My Yearly Teddy Tour

Anyone traveling in either direction along interstate 94, in western North Dakota, will see the signs advertising Theodore Roosevelt National Park. Stopping is not an option to see the wild bison.

For the past 3-years, I have visited the park and enjoy a sense of comfort when I visit Theodore Roosevelt National Park every year. The permanent park rangers, visiter center volunteers, and camp hosts recognize me and my rig, along with meeting the new seasonal rangers an new campground hosts are always a enjoyment I love.
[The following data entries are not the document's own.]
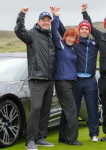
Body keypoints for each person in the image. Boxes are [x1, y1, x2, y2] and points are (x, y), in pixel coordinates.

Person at [14, 7, 56, 150]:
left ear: (50, 22)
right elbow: (19, 31)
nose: (45, 22)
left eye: (48, 20)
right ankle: (30, 140)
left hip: (50, 79)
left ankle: (40, 137)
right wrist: (22, 15)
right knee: (36, 108)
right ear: (39, 21)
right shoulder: (32, 34)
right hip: (37, 78)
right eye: (43, 20)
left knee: (45, 109)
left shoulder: (51, 36)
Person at [58, 7, 99, 142]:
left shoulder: (94, 44)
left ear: (89, 31)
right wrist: (56, 17)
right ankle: (68, 136)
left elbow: (91, 25)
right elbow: (64, 32)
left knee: (92, 108)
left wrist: (85, 13)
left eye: (87, 29)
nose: (84, 30)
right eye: (82, 28)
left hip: (91, 81)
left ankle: (93, 134)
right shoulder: (75, 43)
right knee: (72, 109)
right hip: (76, 81)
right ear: (79, 30)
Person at [51, 6, 82, 146]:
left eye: (73, 37)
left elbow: (65, 32)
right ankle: (71, 139)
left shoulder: (72, 48)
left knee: (66, 111)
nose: (70, 38)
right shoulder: (60, 45)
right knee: (72, 110)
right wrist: (55, 17)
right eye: (68, 36)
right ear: (65, 37)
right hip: (62, 82)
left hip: (72, 82)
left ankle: (63, 137)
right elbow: (55, 31)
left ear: (75, 39)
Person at [81, 3, 106, 142]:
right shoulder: (101, 37)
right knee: (105, 107)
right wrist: (84, 12)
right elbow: (89, 26)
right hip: (104, 79)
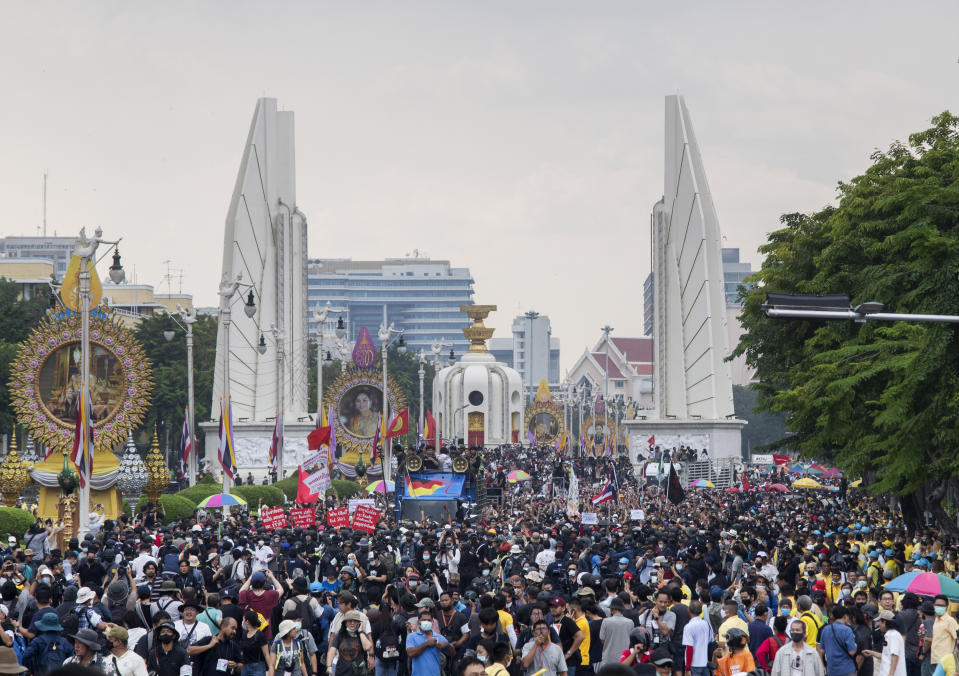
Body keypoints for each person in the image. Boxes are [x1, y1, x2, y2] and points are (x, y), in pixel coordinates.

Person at [406, 609, 453, 676]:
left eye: (429, 620)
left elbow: (453, 653)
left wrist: (447, 645)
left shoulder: (438, 636)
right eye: (424, 620)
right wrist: (426, 644)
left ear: (432, 622)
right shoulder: (412, 636)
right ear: (419, 621)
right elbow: (410, 653)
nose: (426, 622)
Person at [328, 610, 374, 676]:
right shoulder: (340, 635)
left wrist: (360, 631)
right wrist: (329, 666)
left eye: (355, 621)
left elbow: (367, 647)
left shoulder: (362, 635)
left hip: (358, 672)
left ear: (359, 623)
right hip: (342, 671)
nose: (352, 623)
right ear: (345, 623)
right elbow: (332, 651)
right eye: (350, 621)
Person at [819, 605, 858, 676]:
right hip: (846, 669)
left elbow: (821, 651)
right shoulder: (847, 630)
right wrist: (855, 646)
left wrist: (823, 666)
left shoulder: (825, 629)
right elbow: (852, 652)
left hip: (831, 670)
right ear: (845, 616)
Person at [864, 611, 907, 676]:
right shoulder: (890, 634)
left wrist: (891, 674)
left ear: (884, 622)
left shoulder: (893, 635)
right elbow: (886, 656)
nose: (878, 624)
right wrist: (871, 653)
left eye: (879, 621)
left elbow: (894, 656)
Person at [600, 597, 635, 669]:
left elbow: (602, 640)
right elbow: (632, 641)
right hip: (625, 659)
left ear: (612, 609)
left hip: (608, 659)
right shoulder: (630, 622)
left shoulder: (606, 621)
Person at [681, 600, 712, 676]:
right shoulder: (706, 624)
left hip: (694, 664)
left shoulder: (688, 627)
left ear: (688, 610)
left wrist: (687, 667)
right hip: (705, 662)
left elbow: (689, 648)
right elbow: (710, 641)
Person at [930, 596, 958, 673]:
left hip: (946, 661)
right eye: (937, 605)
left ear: (946, 607)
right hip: (935, 659)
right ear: (933, 605)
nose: (939, 607)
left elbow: (957, 637)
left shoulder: (950, 621)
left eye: (942, 606)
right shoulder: (936, 620)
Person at [239, 609, 271, 676]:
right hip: (245, 667)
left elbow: (266, 654)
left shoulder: (260, 635)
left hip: (258, 667)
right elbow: (242, 652)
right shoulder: (244, 635)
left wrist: (271, 669)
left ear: (247, 621)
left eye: (243, 619)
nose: (242, 621)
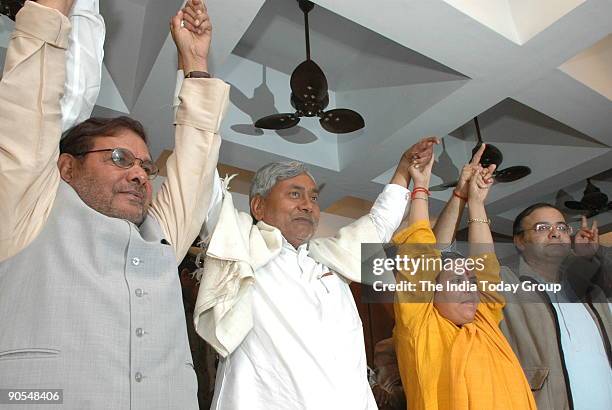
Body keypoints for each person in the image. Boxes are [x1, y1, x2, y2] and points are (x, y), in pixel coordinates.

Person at [0, 1, 229, 408]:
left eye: (144, 165)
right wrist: (53, 8)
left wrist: (194, 61)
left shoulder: (159, 240)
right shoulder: (28, 213)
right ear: (67, 167)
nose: (140, 174)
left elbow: (196, 164)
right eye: (119, 159)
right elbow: (26, 105)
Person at [191, 133, 439, 409]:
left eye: (313, 197)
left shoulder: (331, 257)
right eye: (294, 194)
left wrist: (404, 169)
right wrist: (201, 117)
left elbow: (380, 222)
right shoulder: (241, 248)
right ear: (258, 206)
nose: (308, 205)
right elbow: (201, 182)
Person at [391, 150, 536, 409]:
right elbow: (419, 254)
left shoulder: (484, 321)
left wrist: (476, 201)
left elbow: (487, 265)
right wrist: (421, 188)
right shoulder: (420, 327)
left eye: (470, 281)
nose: (470, 289)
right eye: (458, 282)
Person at [500, 204, 612, 409]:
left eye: (562, 228)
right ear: (520, 241)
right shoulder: (508, 290)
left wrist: (587, 258)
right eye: (542, 228)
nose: (555, 234)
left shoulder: (592, 293)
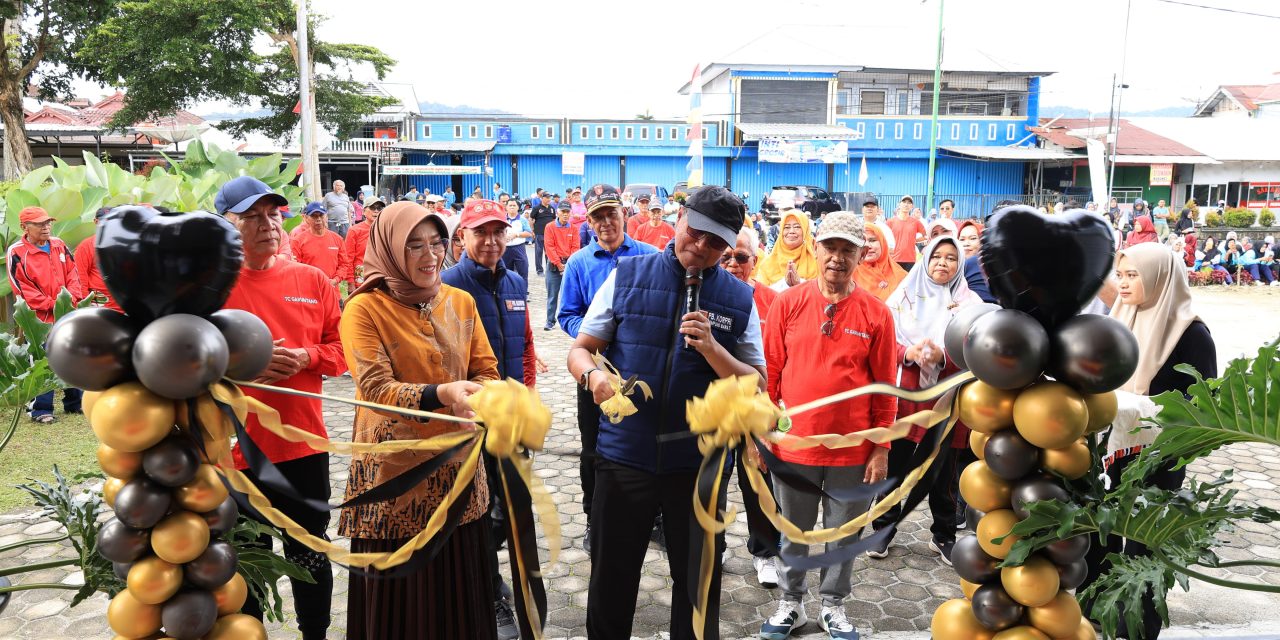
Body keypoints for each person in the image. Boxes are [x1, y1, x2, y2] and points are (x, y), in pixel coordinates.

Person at [566, 185, 766, 640]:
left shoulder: (739, 298)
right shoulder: (628, 274)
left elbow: (757, 382)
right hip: (623, 458)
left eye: (716, 243)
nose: (700, 248)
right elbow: (581, 350)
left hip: (699, 466)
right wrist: (594, 378)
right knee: (612, 578)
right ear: (678, 219)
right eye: (694, 233)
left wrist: (714, 350)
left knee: (697, 585)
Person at [338, 201, 500, 640]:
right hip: (393, 480)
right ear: (390, 249)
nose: (430, 256)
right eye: (414, 246)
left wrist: (482, 397)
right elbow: (375, 389)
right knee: (403, 606)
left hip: (459, 473)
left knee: (457, 593)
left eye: (436, 243)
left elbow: (486, 368)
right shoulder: (364, 310)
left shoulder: (461, 302)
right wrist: (443, 394)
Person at [214, 176, 346, 640]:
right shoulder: (208, 290)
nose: (267, 224)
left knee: (310, 553)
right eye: (252, 216)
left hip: (303, 447)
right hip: (232, 454)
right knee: (244, 557)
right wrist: (238, 370)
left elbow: (342, 349)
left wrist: (307, 357)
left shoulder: (313, 281)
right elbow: (182, 366)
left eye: (273, 214)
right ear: (225, 224)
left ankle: (316, 633)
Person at [759, 212, 894, 640]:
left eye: (847, 250)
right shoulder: (788, 303)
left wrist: (881, 446)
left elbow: (885, 386)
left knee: (843, 532)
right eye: (830, 248)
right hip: (795, 444)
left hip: (852, 449)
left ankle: (833, 606)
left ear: (861, 255)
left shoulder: (876, 314)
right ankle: (791, 604)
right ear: (816, 249)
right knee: (793, 531)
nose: (837, 258)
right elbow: (770, 373)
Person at [1081, 243, 1217, 640]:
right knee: (1099, 535)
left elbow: (1200, 409)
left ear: (1160, 278)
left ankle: (1136, 628)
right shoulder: (1118, 320)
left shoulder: (1192, 334)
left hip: (1158, 459)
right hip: (1109, 452)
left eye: (1132, 276)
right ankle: (1090, 616)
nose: (1121, 284)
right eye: (1119, 275)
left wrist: (1135, 407)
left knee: (1143, 547)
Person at [440, 198, 540, 640]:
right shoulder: (446, 287)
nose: (491, 241)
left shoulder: (517, 281)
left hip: (512, 420)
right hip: (467, 424)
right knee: (478, 513)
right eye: (481, 232)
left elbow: (527, 347)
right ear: (462, 236)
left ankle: (487, 580)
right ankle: (488, 593)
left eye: (499, 231)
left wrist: (529, 402)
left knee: (512, 511)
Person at [867, 236, 979, 564]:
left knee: (942, 471)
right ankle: (883, 529)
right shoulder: (903, 295)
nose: (942, 263)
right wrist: (908, 353)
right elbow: (884, 343)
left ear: (960, 264)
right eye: (936, 257)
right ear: (926, 259)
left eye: (950, 258)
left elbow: (975, 350)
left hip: (947, 397)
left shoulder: (968, 303)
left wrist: (944, 357)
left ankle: (943, 534)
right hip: (906, 395)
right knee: (896, 465)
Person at [557, 184, 657, 550]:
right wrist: (592, 331)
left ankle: (650, 518)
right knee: (593, 448)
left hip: (639, 370)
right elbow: (566, 314)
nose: (605, 223)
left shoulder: (650, 257)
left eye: (611, 214)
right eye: (597, 216)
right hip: (594, 369)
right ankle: (593, 518)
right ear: (590, 222)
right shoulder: (580, 263)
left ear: (624, 215)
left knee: (645, 442)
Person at [719, 228, 784, 589]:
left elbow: (782, 359)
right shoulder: (703, 295)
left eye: (741, 257)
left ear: (755, 262)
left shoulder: (773, 301)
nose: (732, 264)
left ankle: (765, 552)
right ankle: (713, 545)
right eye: (725, 257)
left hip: (760, 409)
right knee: (711, 482)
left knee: (760, 484)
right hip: (714, 408)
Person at [7, 206, 84, 423]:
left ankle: (74, 403)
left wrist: (70, 301)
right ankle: (40, 409)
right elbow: (22, 289)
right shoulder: (17, 252)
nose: (46, 227)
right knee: (41, 361)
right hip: (38, 318)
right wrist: (53, 305)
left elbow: (73, 273)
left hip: (66, 313)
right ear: (25, 227)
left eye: (47, 222)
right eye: (40, 224)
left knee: (71, 357)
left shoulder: (59, 245)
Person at [291, 201, 354, 292]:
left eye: (321, 215)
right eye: (314, 216)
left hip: (333, 292)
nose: (318, 219)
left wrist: (335, 280)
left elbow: (344, 264)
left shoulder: (337, 239)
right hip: (309, 292)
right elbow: (296, 267)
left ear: (326, 217)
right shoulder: (298, 240)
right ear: (306, 218)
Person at [756, 210, 818, 290]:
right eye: (787, 227)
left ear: (805, 230)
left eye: (797, 227)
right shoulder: (768, 263)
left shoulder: (817, 262)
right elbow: (761, 295)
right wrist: (784, 285)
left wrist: (799, 285)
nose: (791, 231)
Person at [74, 207, 121, 312]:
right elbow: (80, 279)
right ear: (96, 221)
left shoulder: (122, 244)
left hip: (122, 304)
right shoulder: (86, 246)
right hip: (99, 305)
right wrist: (85, 305)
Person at [543, 201, 580, 331]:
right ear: (557, 212)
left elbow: (576, 247)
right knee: (552, 294)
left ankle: (570, 320)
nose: (565, 214)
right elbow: (549, 247)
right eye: (563, 211)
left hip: (569, 264)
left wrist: (568, 264)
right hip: (554, 265)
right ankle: (550, 321)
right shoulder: (550, 227)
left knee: (571, 293)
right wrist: (558, 264)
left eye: (567, 212)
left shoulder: (574, 228)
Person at [853, 223, 908, 302]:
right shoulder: (848, 276)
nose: (868, 245)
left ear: (883, 243)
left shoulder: (901, 276)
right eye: (862, 241)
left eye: (872, 240)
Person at [345, 196, 385, 287]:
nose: (376, 211)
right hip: (361, 277)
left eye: (379, 208)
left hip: (381, 276)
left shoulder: (385, 229)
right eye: (372, 208)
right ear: (363, 211)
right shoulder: (354, 230)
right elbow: (348, 258)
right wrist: (350, 282)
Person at [498, 198, 534, 283]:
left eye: (514, 205)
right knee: (505, 273)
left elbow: (529, 233)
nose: (512, 207)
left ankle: (523, 292)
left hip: (519, 248)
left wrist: (517, 235)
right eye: (510, 205)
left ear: (518, 207)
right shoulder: (502, 219)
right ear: (506, 207)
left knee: (523, 271)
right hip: (505, 249)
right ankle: (507, 293)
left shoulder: (522, 219)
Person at [886, 196, 925, 270]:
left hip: (910, 260)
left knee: (908, 281)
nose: (906, 204)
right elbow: (883, 238)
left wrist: (914, 240)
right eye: (904, 202)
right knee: (895, 281)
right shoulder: (890, 222)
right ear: (899, 204)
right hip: (893, 259)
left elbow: (926, 235)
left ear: (912, 206)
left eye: (909, 203)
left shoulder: (916, 222)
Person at [529, 192, 556, 276]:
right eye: (547, 197)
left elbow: (554, 220)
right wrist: (532, 230)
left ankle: (549, 269)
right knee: (539, 252)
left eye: (550, 198)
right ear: (542, 198)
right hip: (539, 233)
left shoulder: (552, 208)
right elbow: (531, 219)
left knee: (549, 252)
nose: (548, 199)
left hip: (550, 234)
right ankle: (539, 270)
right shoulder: (537, 208)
This year as always, I stopped in Medora ND to visit with Chris & Gary Kman the owner of the Chasing Horses Store. This year was a treat as I met their newest employee and recent North Dakota transplant from Illinois, her mother who works as a cashier.

Their store is adorned with the beautiful images of wild horses on clothing items, paintings, calendars, puzzles, water bottles, pottery, key chains, and many other items.

Chris and Gary photographed the wildlife themselves and their, website, instagram and Facebook sites identify the horses by name and trace the stallions to the mares and the colts they produce roaming freely within the National Park.

I spent two days attempting to locate the wild horses and I was successful only to find one horse for which I will be buying a new camera lens to capture wildlife at greater distances.

As always the bison were scattered between the campgrounds and areas along the scenic drive. On Saturday evening before a park ranger program, the event was delayed as the bison sauntered within 20-yards of the outdoor theater in the dark of the night. During the day time they are an incredible sight, but at night hearing the snorting sounds of Bull seeking their mates, made the evening a little concerning.

Prairie Dog

The bison were plentiful as the photos reveals but so were the prairie dogs. I hope to return next year with a better camera lenses to capture the wildlife in the distance.

But as always, the beauty of the park excites my soul.